As others have said, he'll learn when he's ready.

duplofrenzy Thu 22-Dec-16 22:31:41

Thought I might give you an update, after so many of you kindly replied to my post when I was having a big blip with HE.

DS now 6 1/2 and his reading has come on in leaps and bounds in the past 6 months and now reading quite reasonably. We worked through the Songbirds phonics series and then did absolutely no reading for 3 months and he leaped forwards! Amazing what they can do when they are ready! Just hoping for the same with numeracy now!

Saracen Fri 23-Dec-16 17:00:30

Fantastic! Thanks for the update. That is great news.

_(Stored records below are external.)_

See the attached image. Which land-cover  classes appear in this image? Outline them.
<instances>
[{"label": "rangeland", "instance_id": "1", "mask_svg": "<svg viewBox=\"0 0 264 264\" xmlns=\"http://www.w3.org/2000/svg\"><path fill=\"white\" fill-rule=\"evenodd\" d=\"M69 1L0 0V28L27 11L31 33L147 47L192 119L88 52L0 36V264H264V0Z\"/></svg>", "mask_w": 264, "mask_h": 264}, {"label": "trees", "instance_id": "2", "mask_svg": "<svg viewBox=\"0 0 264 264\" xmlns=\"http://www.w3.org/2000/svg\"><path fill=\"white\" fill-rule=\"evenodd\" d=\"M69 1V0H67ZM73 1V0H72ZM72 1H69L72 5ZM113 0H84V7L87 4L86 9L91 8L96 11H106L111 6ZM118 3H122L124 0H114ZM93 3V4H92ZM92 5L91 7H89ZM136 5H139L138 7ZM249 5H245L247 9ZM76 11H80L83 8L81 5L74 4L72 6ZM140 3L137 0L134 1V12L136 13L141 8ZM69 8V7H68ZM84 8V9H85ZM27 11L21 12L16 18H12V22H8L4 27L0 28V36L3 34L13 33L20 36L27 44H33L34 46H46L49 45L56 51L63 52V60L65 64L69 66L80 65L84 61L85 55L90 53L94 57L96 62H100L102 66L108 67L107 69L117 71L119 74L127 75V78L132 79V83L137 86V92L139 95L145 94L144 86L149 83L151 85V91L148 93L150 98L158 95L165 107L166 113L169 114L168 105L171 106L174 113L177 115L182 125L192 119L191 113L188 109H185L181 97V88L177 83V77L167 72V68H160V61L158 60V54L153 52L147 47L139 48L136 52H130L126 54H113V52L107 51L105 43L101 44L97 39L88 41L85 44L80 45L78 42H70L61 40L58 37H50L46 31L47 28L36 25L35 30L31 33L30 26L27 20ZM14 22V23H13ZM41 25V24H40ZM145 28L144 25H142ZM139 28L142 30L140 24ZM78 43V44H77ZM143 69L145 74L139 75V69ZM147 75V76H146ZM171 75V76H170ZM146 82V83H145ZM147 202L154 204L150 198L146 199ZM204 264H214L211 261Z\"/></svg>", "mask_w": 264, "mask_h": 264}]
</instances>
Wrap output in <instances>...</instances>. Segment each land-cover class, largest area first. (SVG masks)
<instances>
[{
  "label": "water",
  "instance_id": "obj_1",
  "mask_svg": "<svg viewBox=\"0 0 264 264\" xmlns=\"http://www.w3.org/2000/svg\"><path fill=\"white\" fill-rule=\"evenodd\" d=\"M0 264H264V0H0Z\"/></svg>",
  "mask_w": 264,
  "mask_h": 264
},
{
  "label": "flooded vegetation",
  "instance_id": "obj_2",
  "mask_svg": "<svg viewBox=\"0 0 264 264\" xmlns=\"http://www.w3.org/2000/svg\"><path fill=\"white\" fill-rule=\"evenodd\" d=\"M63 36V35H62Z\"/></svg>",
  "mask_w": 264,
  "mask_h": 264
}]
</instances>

Nigglenaggle Fri 23-Dec-16 19:24:51

That's great to hear smile

FrutiFlutey Mon 09-Jan-17 15:01:46

So glad I found this page! I'm
Encouraging 5 year old ds to read but he resists mainly,

Saracen Mon 09-Jan-17 23:14:45

FrutiFlutey, you might find this reassuring, even if "unschooling" isn't your preferred approach:

The author makes some interesting points. For example, he observes that while schoolchildren who cannot read have increasing trouble accessing the school curriculum as they get older, HE kids have no such problem. There appears to be no ideal age for learning to read. There are many ways kids approach it.

I've found that the more I associate with HE families whose children have learned to read later than the usual age at which schoolchildren are taught to read, the more relaxed I feel about it.

ASpiderInTheManger Wed 11-Jan-17 15:57:17

Loved seeing this update smile Rhabks for sharing.